Small Bowel Bacterial Overgrowth (SBBO)
Define SBBO?
SBBO usually is defined as an overgrowth of more than 105 CFU/mL of bacteria in
the proximal small bowel.
Discuss the mechanism of malabsorption in SBBO?
Malabsorption is due to the intraluminal effects of proliferating bacteria (degrading CHO and protein, using up B12) combined with damage to mucosal enterocytes. This damage lead to diminished disaccharidase activity; decreased transport of monosaccharides, amino acids and fatty acids; and protein losing enteropathy.
Fat malabsorption results from bacterial deconjugation of bile salts to form bile acids. These are readily absorbed in the jejunum leading to insufficient concentrations for normal fat absorption.
Discuss the disorders associated with bacterial overgrowth?
Growth of bacteria in small bowel is normally controlled by the ability of gastric acid to kill swallowed microorganisms and the cleansing effects of normal intestinal motility. Immunoglobulins in intestinal secretions and an intact IC valve are also important.
- Small intestinal stasis-
- Anatomic abnormalities- Small intestinal diverticulosis, surgically created blind loops (end-to-side anastomosis), Strictures (Crohn’s disease, radiation, surgery)
- Abnormal small intestinal motility- Diabetes mellitus, Scleroderma, Idiopathic intestinal pseudo obstruction, Radiation enteritis, Crohn’s disease.
- Abnormal communication between the proximal and distal gastrointestinal tract- Gastrocolic or jejunocolic fistula, Resection of the ileocaecal valve.
- Associations usually with multifactorial causes- Hypochlorhydria due to atrophic gastritis or medications (These are usually not clinically significant unless there coexist concomitant motility disturbances of the small bowel, so malabsorption may be precipitated by the use of PPI in scleroderma), Immunodeficiency states (common variable immunodeficiency, AIDS, severe malnutrition), Chronic pancreatitis, Cirrhosis, Alcoholism, End stage renal disease, Advanced age (mechanisms not fully understood)
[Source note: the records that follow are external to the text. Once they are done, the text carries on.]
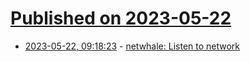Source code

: # [Published on 2023-05-22](index.md)

* [2023-05-22, 09:18:23](https://lobste.rs/s/oojsua/netwhale_listen_network) - [netwhale: Listen to network](https://github.com/Heersin/netwhale)
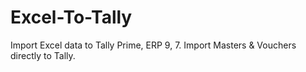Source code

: # Excel-To-Tally
Import Excel data to Tally Prime, ERP 9, 7. Import Masters &amp; Vouchers directly to Tally.
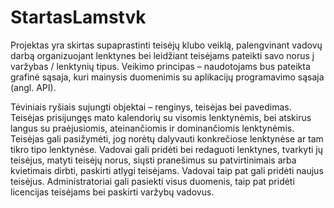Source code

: # StartasLamstvk

Projektas yra skirtas supaprastinti teisėjų klubo veiklą, palengvinant vadovų darbą organizuojant lenktynes bei leidžiant teisėjams pateikti savo norus į varžybas / lenktynių tipus.
Veikimo principas – naudotojams bus pateikta grafinė sąsaja, kuri mainysis duomenimis su aplikacijų programavimo sąsaja (angl. API).

Tėviniais ryšiais sujungti objektai – renginys, teisėjas bei pavedimas. Teisėjas prisijungęs mato kalendorių su visomis lenktynėmis, bei atskirus langus su praėjusiomis, ateinančiomis ir dominančiomis lenktynėmis. Teisėjas gali pasižymėti, jog norėtų dalyvauti konkrečiose lenktynėse ar tam tikro tipo lenktynėse. Vadovai gali pridėti bei redaguoti lenktynes, tvarkyti jų teisėjus, matyti teisėjų norus, siųsti pranešimus su patvirtinimais arba kvietimais dirbti, paskirti atlygi teisėjams. Vadovai taip pat gali pridėti naujus teisėjus. Administratoriai gali pasiekti visus duomenis, taip pat pridėti licencijas teisėjams bei paskirti varžybų vadovus.
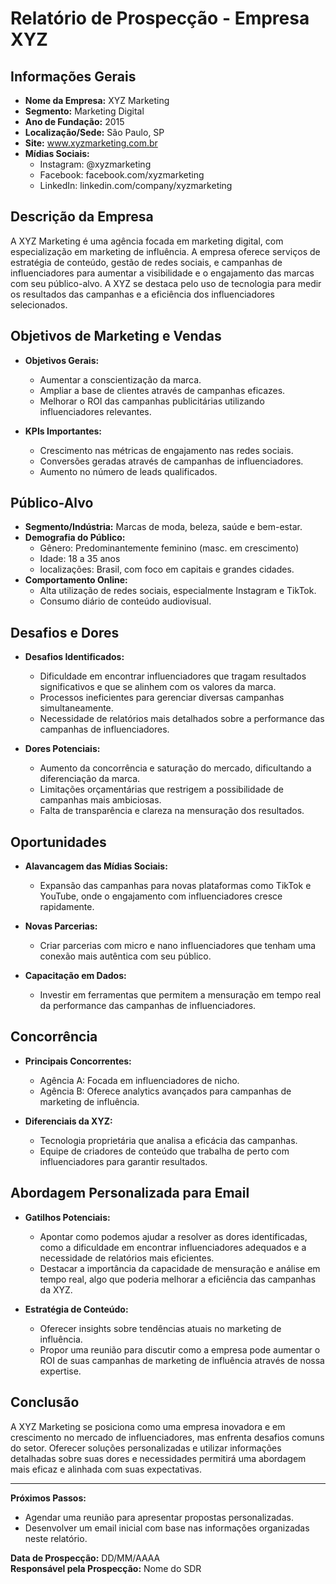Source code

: # Relatório de Prospecção - Empresa XYZ

## Informações Gerais

- **Nome da Empresa:** XYZ Marketing
- **Segmento:** Marketing Digital
- **Ano de Fundação:** 2015
- **Localização/Sede:** São Paulo, SP
- **Site:** www.xyzmarketing.com.br
- **Mídias Sociais:** 
  - Instagram: @xyzmarketing
  - Facebook: facebook.com/xyzmarketing
  - LinkedIn: linkedin.com/company/xyzmarketing

## Descrição da Empresa
A XYZ Marketing é uma agência focada em marketing digital, com especialização em marketing de influência. A empresa oferece serviços de estratégia de conteúdo, gestão de redes sociais, e campanhas de influenciadores para aumentar a visibilidade e o engajamento das marcas com seu público-alvo. A XYZ se destaca pelo uso de tecnologia para medir os resultados das campanhas e a eficiência dos influenciadores selecionados.

## Objetivos de Marketing e Vendas

- **Objetivos Gerais:** 
  - Aumentar a conscientização da marca.
  - Ampliar a base de clientes através de campanhas eficazes.
  - Melhorar o ROI das campanhas publicitárias utilizando influenciadores relevantes.

- **KPIs Importantes:**
  - Crescimento nas métricas de engajamento nas redes sociais.
  - Conversões geradas através de campanhas de influenciadores.
  - Aumento no número de leads qualificados.

## Público-Alvo

- **Segmento/Indústria:** Marcas de moda, beleza, saúde e bem-estar.
- **Demografia do Público:**
  - Gênero: Predominantemente feminino (masc. em crescimento)
  - Idade: 18 a 35 anos
  - localizações: Brasil, com foco em capitais e grandes cidades.
- **Comportamento Online:**
  - Alta utilização de redes sociais, especialmente Instagram e TikTok.
  - Consumo diário de conteúdo audiovisual.

## Desafios e Dores

- **Desafios Identificados:**
  - Dificuldade em encontrar influenciadores que tragam resultados significativos e que se alinhem com os valores da marca.
  - Processos ineficientes para gerenciar diversas campanhas simultaneamente.
  - Necessidade de relatórios mais detalhados sobre a performance das campanhas de influenciadores.

- **Dores Potenciais:**
  - Aumento da concorrência e saturação do mercado, dificultando a diferenciação da marca.
  - Limitações orçamentárias que restrigem a possibilidade de campanhas mais ambiciosas.
  - Falta de transparência e clareza na mensuração dos resultados.

## Oportunidades

- **Alavancagem das Mídias Sociais:**
  - Expansão das campanhas para novas plataformas como TikTok e YouTube, onde o engajamento com influenciadores cresce rapidamente.
  
- **Novas Parcerias:**
  - Criar parcerias com micro e nano influenciadores que tenham uma conexão mais autêntica com seu público.

- **Capacitação em Dados:**
  - Investir em ferramentas que permitem a mensuração em tempo real da performance das campanhas de influenciadores.

## Concorrência

- **Principais Concorrentes:**
  - Agência A: Focada em influenciadores de nicho.
  - Agência B: Oferece analytics avançados para campanhas de marketing de influência.
  
- **Diferenciais da XYZ:**
  - Tecnologia proprietária que analisa a eficácia das campanhas.
  - Equipe de criadores de conteúdo que trabalha de perto com influenciadores para garantir resultados.

## Abordagem Personalizada para Email

- **Gatilhos Potenciais:**
  - Apontar como podemos ajudar a resolver as dores identificadas, como a dificuldade em encontrar influenciadores adequados e a necessidade de relatórios mais eficientes.
  - Destacar a importância da capacidade de mensuração e análise em tempo real, algo que poderia melhorar a eficiência das campanhas da XYZ.

- **Estratégia de Conteúdo:**
  - Oferecer insights sobre tendências atuais no marketing de influência.
  - Propor uma reunião para discutir como a empresa pode aumentar o ROI de suas campanhas de marketing de influência através de nossa expertise.

## Conclusão

A XYZ Marketing se posiciona como uma empresa inovadora e em crescimento no mercado de influenciadores, mas enfrenta desafios comuns do setor. Oferecer soluções personalizadas e utilizar informações detalhadas sobre suas dores e necessidades permitirá uma abordagem mais eficaz e alinhada com suas expectativas.

---

**Próximos Passos:**
- Agendar uma reunião para apresentar propostas personalizadas.
- Desenvolver um email inicial com base nas informações organizadas neste relatório.
  
**Data de Prospecção:** DD/MM/AAAA  
**Responsável pela Prospecção:** Nome do SDR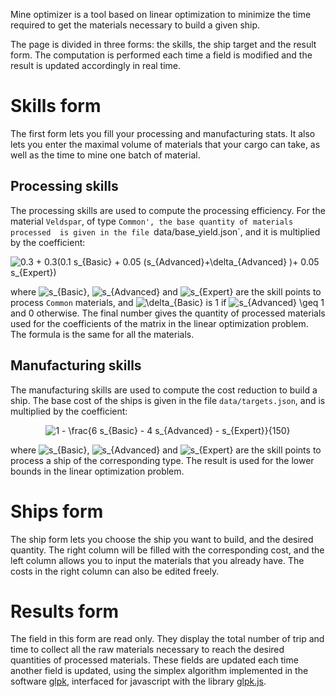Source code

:Mine optimizer is a tool based on linear optimization to minimize the time
required to get the materials necessary to build a given ship. 

The page is divided in three forms: the skills, the ship target and the
result form. The computation is performed each time a field is modified and
the result is updated accordingly in real time.


# Skills form

The first form lets you fill your processing and manufacturing
stats. It also lets you enter the maximal volume of materials that your
cargo can take, as well as the time to mine one batch of material.

## Processing skills
The processing skills are used to compute the processing efficiency. For
the material `Veldspar`, of type `Common', the base quantity of materials processed 
is given in the file `data/base_yield.json`, and it is multiplied by the coefficient:

<img src=
"https://render.githubusercontent.com/render/math?math=%5Cdisplaystyle+0.3+%2B+0.3%280.1+s_%7BBasic%7D+%2B+0.05+%28s_%7BAdvanced%7D%2B%5Cdelta_%7BAdvanced%7D+%29%2B+0.05+s_%7BExpert%7D%29+%0A" 
alt="0.3 + 0.3(0.1 s_{Basic} + 0.05 (s_{Advanced}+\delta_{Advanced} )+ 0.05 s_{Expert}) 
">

where
<img src= "https://render.githubusercontent.com/render/math?math=%5Ctextstyle+s_%7BBasic%7D" alt="s_{Basic}">,
<img src= "https://render.githubusercontent.com/render/math?math=%5Ctextstyle+s_%7BAdvanced%7D" alt="s_{Advanced}"> and
<img src= "https://render.githubusercontent.com/render/math?math=%5Ctextstyle+s_%7BExpert%7D" alt="s_{Expert}">
are the skill points to process `Common` materials, and 
<img src= "https://render.githubusercontent.com/render/math?math=%5Ctextstyle+%5Cdelta_%7BBasic%7D" alt="\delta_{Basic}">
is $1$ if 
<img src=
"https://render.githubusercontent.com/render/math?math=%5Ctextstyle+s_%7BAdvanced%7D+%5Cgeq+1"
alt="s_{Advanced} \geq 1"> and 0 otherwise. The final number gives the
quantity of processed materials used for the coefficients of the matrix in
the linear optimization problem. The formula is the same for all the
materials.


## Manufacturing skills
The manufacturing skills are used to compute the cost reduction to build a
ship. The base cost of the ships is given in the file `data/targets.json`,
and is multiplied by the coefficient:

<p align="center">
<img src=
"https://render.githubusercontent.com/render/math?math=%5Cdisplaystyle+1+-+%5Cfrac%7B6+s_%7BBasic%7D+-+4+s_%7BAdvanced%7D+-+s_%7BExpert%7D%7D%7B150%7D" 
alt="1 - \frac{6 s_{Basic} - 4 s_{Advanced} - s_{Expert}}{150}">
</p>

where
<img src= "https://render.githubusercontent.com/render/math?math=%5Ctextstyle+s_%7BBasic%7D" alt="s_{Basic}">,
<img src= "https://render.githubusercontent.com/render/math?math=%5Ctextstyle+s_%7BAdvanced%7D" alt="s_{Advanced}"> and
<img src= "https://render.githubusercontent.com/render/math?math=%5Ctextstyle+s_%7BExpert%7D" alt="s_{Expert}">
are the skill points to process a ship of the corresponding type. The
result is used for the lower bounds in the linear optimization problem.

# Ships form

The ship form lets you choose the ship you want to build, and the desired
quantity. The right column will be filled with the corresponding cost, and
the left column allows you to input the materials that you already have.
The costs in the right column can also be edited freely.

# Results form
The field in this form are read only. They display the total number of trip
and time to collect all the raw materials necessary to reach the desired
quantities of processed materials. These fields are updated each time
another field is updated, using the simplex algorithm implemented in the
software [glpk](https://www.gnu.org/software/glpk/), interfaced for
javascript with the library [glpk.js](https://github.com/jvail/glpk.js).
Some authorities think that SBBO is perhaps the most discernible cause of malabsorption in geriatric populations.
Discuss the clinical features of SBBO?
Abdominal discomfort, bloating, diarrhoea, flatulence, wt loss, weakness, neuropathy
Discuss the diagnosis of SBBO?
Patients should be tested and treated for SBBO in the presence of symptoms and a known predisposition to SBBO even in the absence of malabsorption.
- Small bowel (jejunal) aspiration and culture- ideal but cumbersome
- 14C glycocholate breadth test- small bowel bacteria would deconjugate this bile salt releasing 14CO2. Specificity is poor because of colonic bacterial deconjugation of unabsorbed bile slat when there is ileal damage or resection
- H2 breadth tests- Breath hydrogen testing is performed by administering a test dose of carbohydrate (usually lactulose or glucose). Excess bacteria in SBBO breakdown CHO to release H2. Breath hydrogen testing is safe, easy to perform, and can be used in women of child-bearing age and children as no radioisotope is involved.
In these breath tests, the diagnosis of SBBO is established when the exhaled breath H2 level increases by more than 10 parts per million greater than baseline on 2 consecutive samplings or if the fasting breath hydrogen level exceeds 20 parts per million. In patients with SIBO and an intact intestine, a peak occurs within 1 hour and is less prominent than the normal colonic peak.
The specificity is compromised when hydrogen is produced by colonic bacteria, especially when transit times are accelerated by the osmotic load of the substrate dose. Further upto 18% of persons are H2 non excretors. The test will false negative in these pts as H2 is metabolised by bacteria to methane.
Discuss the treatment of SBBO?
- Correct the underlying small intestinal abnormality, if possible
- Antibiotics- Effective antibiotic treatment should cover both aerobic and anaerobic enteric bacteria. A single course of therapy for 7 to 10 days may improve symptoms and have an effect lasting for months.
- Adequate antimicrobial coverage can be achieved with the following combinations: Amoxicillin-clavulanate (500mg tds), metronidazole (250 tds), ciprofloxacin (250 BD), rifaximin (1200mg/day), doxycycline (100 BD) etc
- In some symptoms promptly recur on stopping antibiotics. Recurrent SBBO can be treated by cyclic (e.g. 1 week of 4) or continuous long-term antibiotics. Rotating antibiotic regimens may help to prevent the development of resistance.
- Prokinetics may help propel bacteria through the stagnant small bowel
- Nutritional support- replace deficient vitamins. Avoiding lactose- as lactase deficiency develops in many pts with SBBO.